The forest creatures gather around and sympathise. They understand that the pool would mourn for so beautiful a young man as Narcissus.
‘No no’ says the pool, and it explains that it mourns because when Narcissus bent over and looked into it, it could see itself reflected in his eyes.

Oscar Wilde’s two sons were brought up under the name Holland after the surname Wilde, previously illuminated by one of the greatest gifts in the history of the theatre, had become associated with what was called ‘gross indecency’. Both Cyril and Vyvyan Holland served as officers in the First World War. Cyril was killed by a sniper but Vyvyan survived and after the war he worked sometimes as a lawyer and sometimes as a writer and translator. In 1947 his second wife Thelma, who was from Melbourne and who later became the Queen’s beautician, was invited to Australia and New Zealand to give a series of lectures on fashion in nineteenth century Australia, and between 1948 and 1952 Vyvyan and Thelma Holland lived in Melbourne.

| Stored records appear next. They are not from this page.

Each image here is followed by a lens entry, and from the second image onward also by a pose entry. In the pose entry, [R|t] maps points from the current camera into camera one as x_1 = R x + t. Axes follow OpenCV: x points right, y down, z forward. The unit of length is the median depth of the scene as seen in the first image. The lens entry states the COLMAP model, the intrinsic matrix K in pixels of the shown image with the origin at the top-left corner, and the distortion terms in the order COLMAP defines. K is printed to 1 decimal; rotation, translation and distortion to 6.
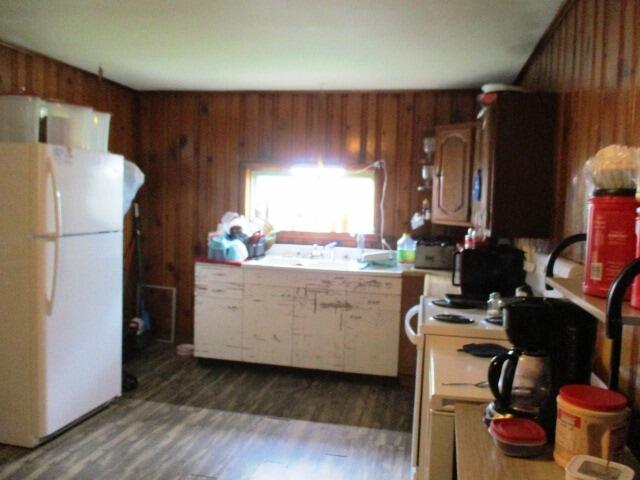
lens RADIAL K [[541.4, 0, 320.0], [0, 541.4, 240.0], [0, 0, 1]] dist [-0.043687, 0.011765]
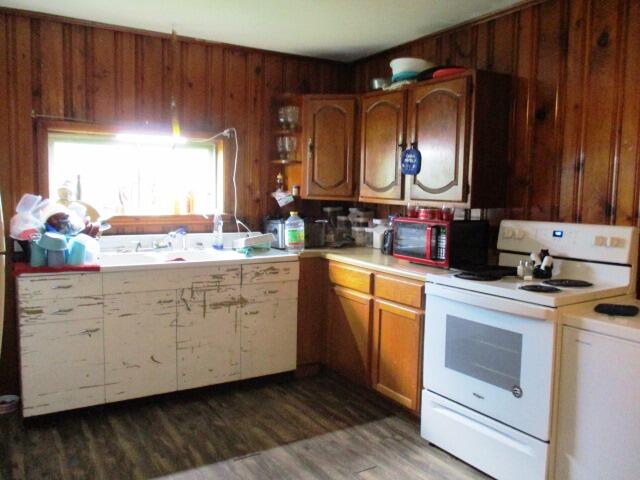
lens RADIAL K [[541.4, 0, 320.0], [0, 541.4, 240.0], [0, 0, 1]] dist [-0.043687, 0.011765]
pose [[0.721086, -0.086141, 0.687469, -0.425328], [0.055434, 0.996233, 0.066684, -0.022118], [-0.690624, -0.009976, 0.723145, 0.309100]]
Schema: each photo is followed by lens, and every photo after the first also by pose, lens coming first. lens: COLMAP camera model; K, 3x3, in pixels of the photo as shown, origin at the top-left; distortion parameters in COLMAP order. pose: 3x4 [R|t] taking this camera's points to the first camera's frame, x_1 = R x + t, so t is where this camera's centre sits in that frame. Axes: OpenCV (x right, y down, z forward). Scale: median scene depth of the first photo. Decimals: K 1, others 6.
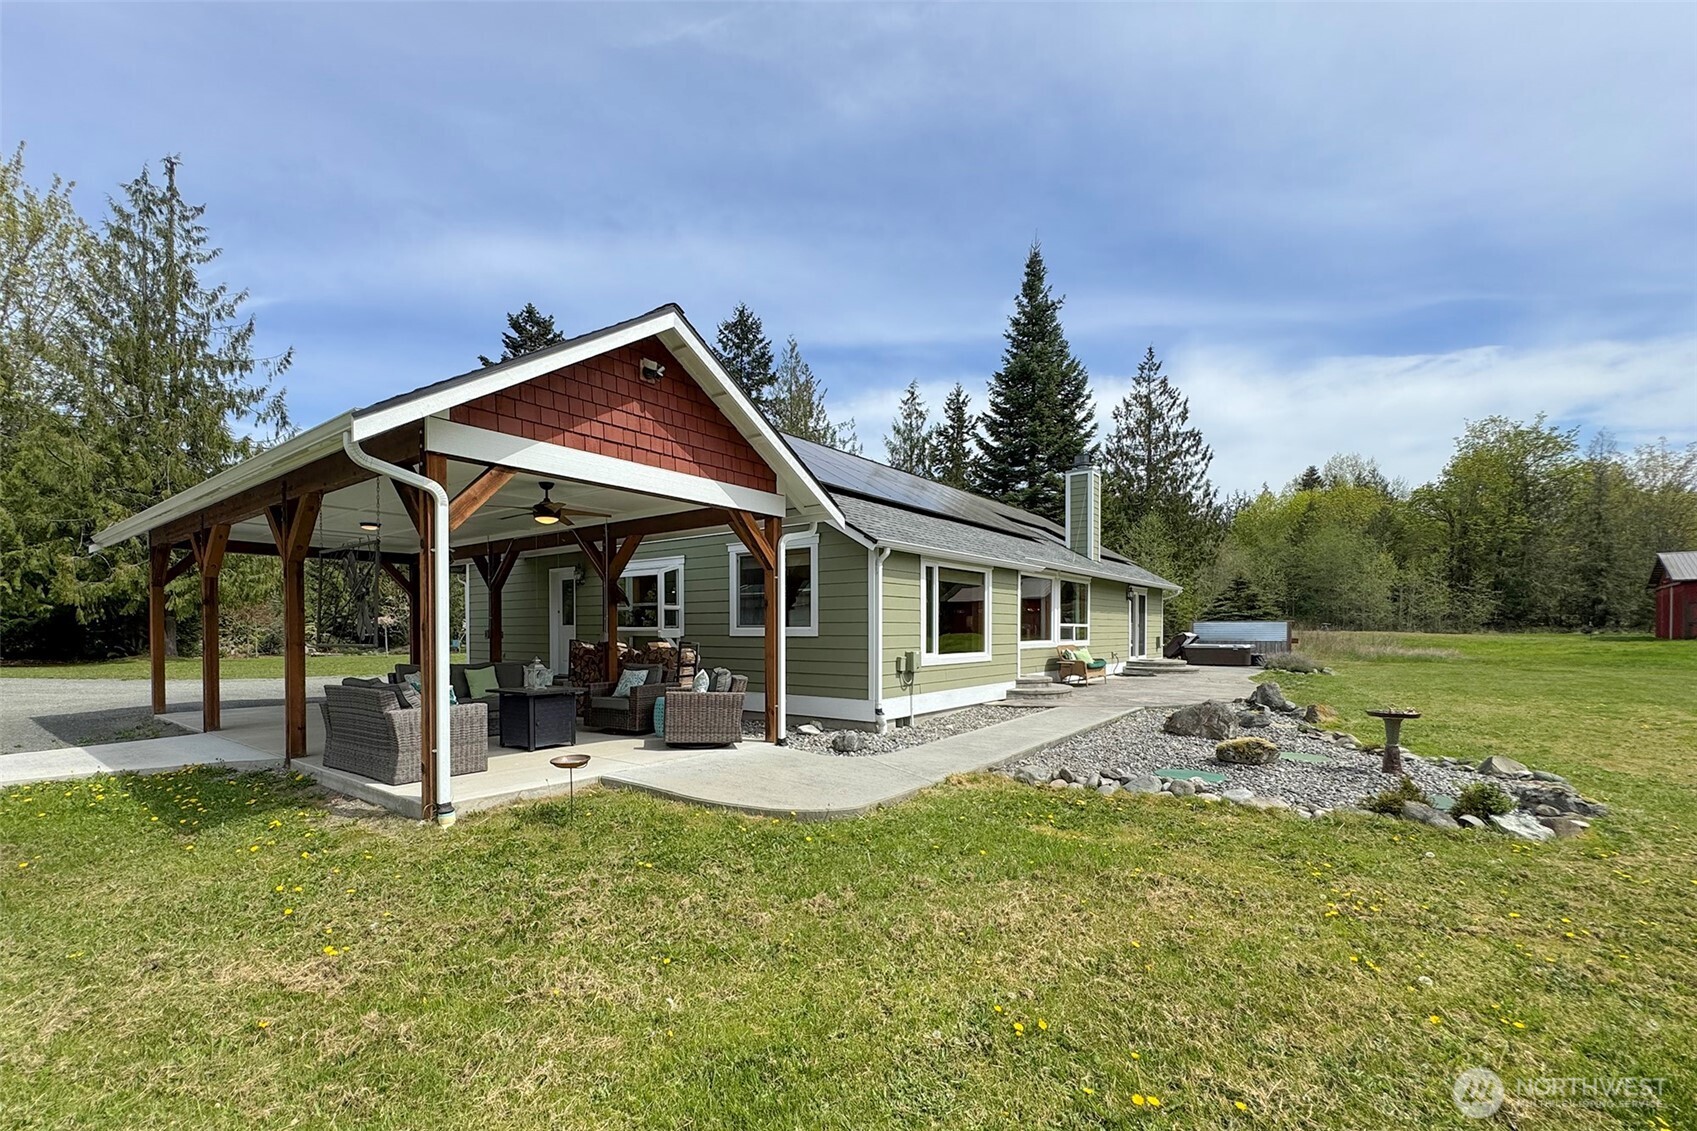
lens RADIAL K [[690.1, 0, 806.9], [0, 690.1, 633.6], [0, 0, 1]] dist [0.000939, -0.000515]
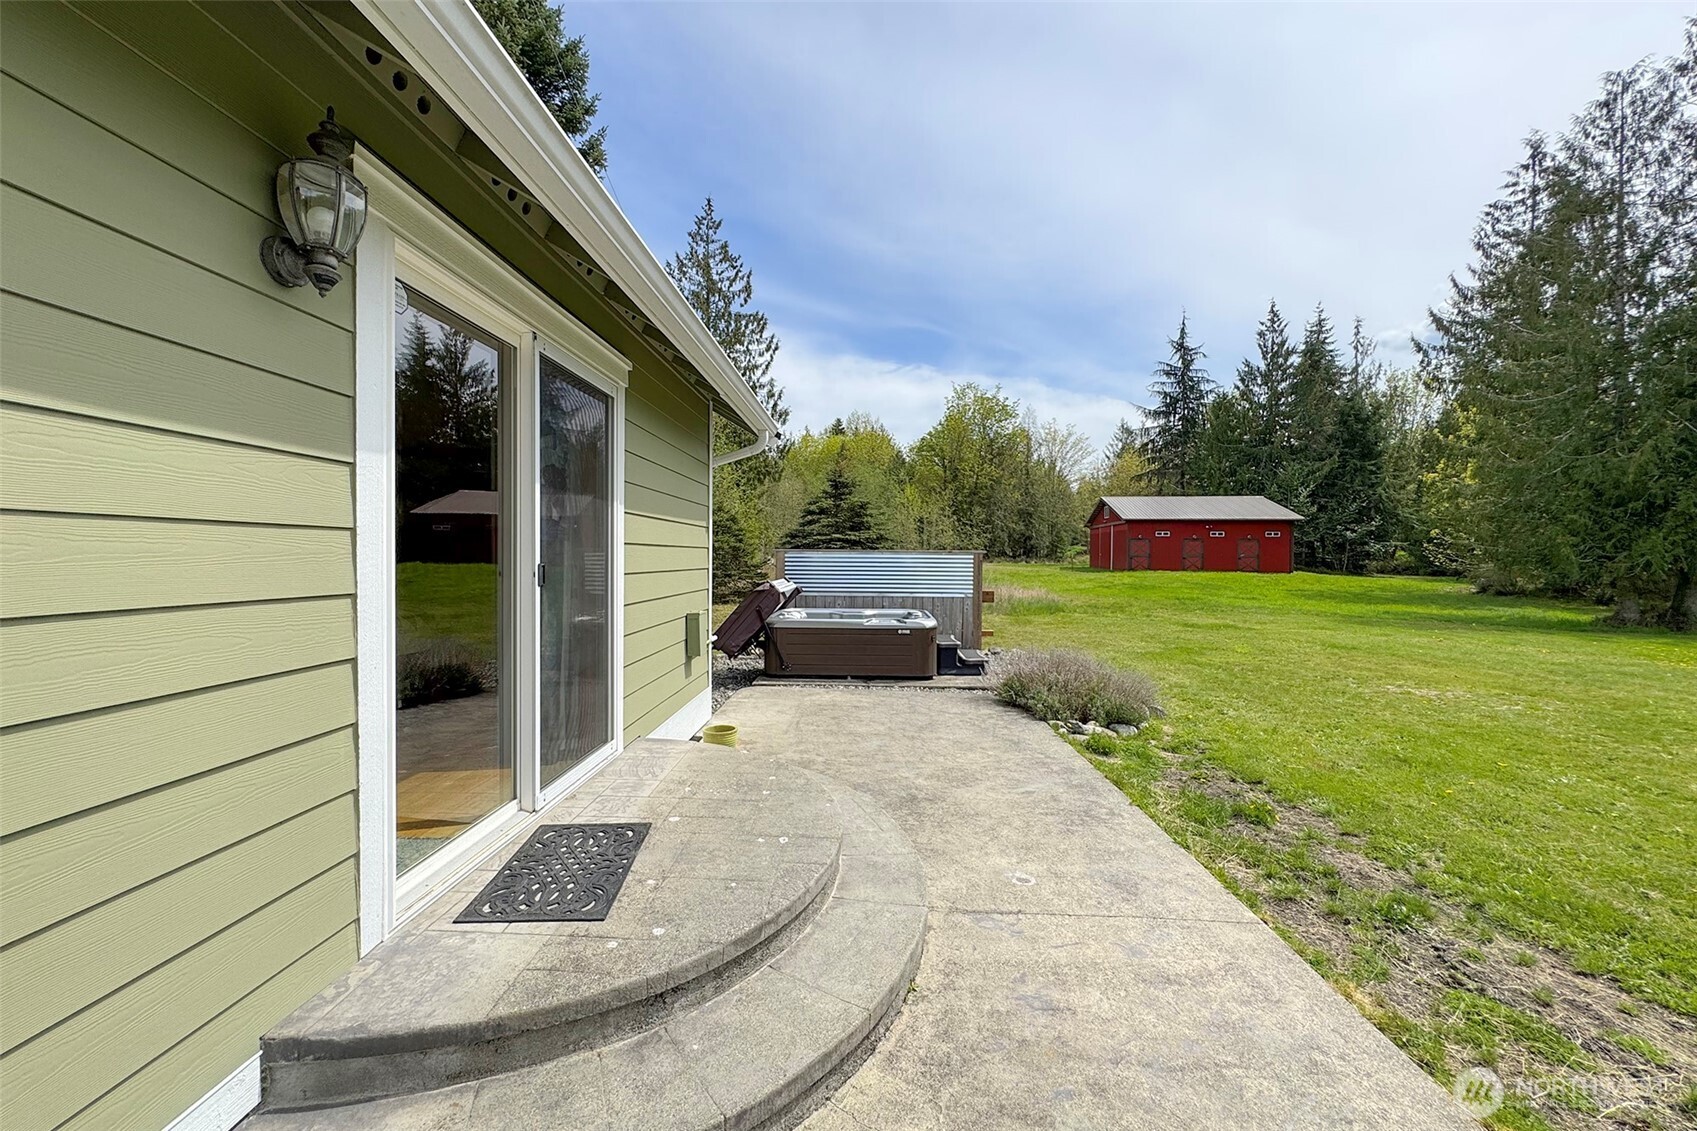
lens RADIAL K [[690.1, 0, 850.0], [0, 690.1, 561.9], [0, 0, 1]] dist [0.000939, -0.000515]
pose [[0.791569, 0.001650, 0.611078, 0.149022], [-0.003965, 0.999989, 0.002435, -0.005089], [-0.611067, -0.004350, 0.791567, 0.286114]]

Among Vyvyan’s published works is ‘Drink and Be Merry’, which although it is essentially is a book about wine, contains a story about the remarkable skill level of the painters Braque and Derain.
The two young men shared a rather long studio and each operated at one end of the room. They developed the habit of throwing things to each other and once they’d reached Olympic standard at hurling and catching any article regardless of shape, they worked out to throw a carafe full of water underarm the length of the room, spinning it backwards so that the water stayed in it. At the other end of the room the recipient would judge the rotation exactly and would catch the carafe by the the neck as it arrived.
At the time it was common to be offered all sorts of wine in a restaurant, but it was difficult to get the waiter to bring water. One evening Derain dressed for dinner and entered the Cafe de Paris at the fashionable hour and ordered a meal and a carafe of water. A few minutes later, after Derain’s water had arrived, Braque entered and sat at a table about the distance from Derain’s as existed between their easels in the studio. Braque ordered his meal and then stood up and said ‘This is monstrous. I’ve been sitting here for twenty minutes and I’ve asked for a glass of water and what do I get? Nothing!’
Those assembled were further astonished when Derain stood up and said ‘You want a carafe of water sir? Voila’ and he spun the full carafe over the heads of diners to Braque, who caught it perfectly, slowly poured himself a glass of water and flung the carafe back over the heads to Derain.
‘Thank you sir’ he said, and both painters sat down as if nothing had happened.

Another admirable piece of spontaneous public theatre was established by the Australian cartoonist Paul Rigby in the late 1950s, through the formation of the Limp Falling Association. Members of the association would gather, often in venues where refreshments were available and would go limp and fall to the ground. This would happen in the middle of a room or along a wall or at a dinner table and in a couple of more orchestral instances, in a group of twenty down a full staircase. At a time when Australia has lost touch with its identity it is regrettable that not only has this tradition been lost but that there is not a Federal Minister of Limp Falling, charged with revitalising an important symbol of folkloric independence. It cannot be that the activity is too absurd. There are many federal ministers engaged in idiocy of a far greater magnitude than going limp and falling to the ground. In fact it might help if some of them made inquiries and joined the Association.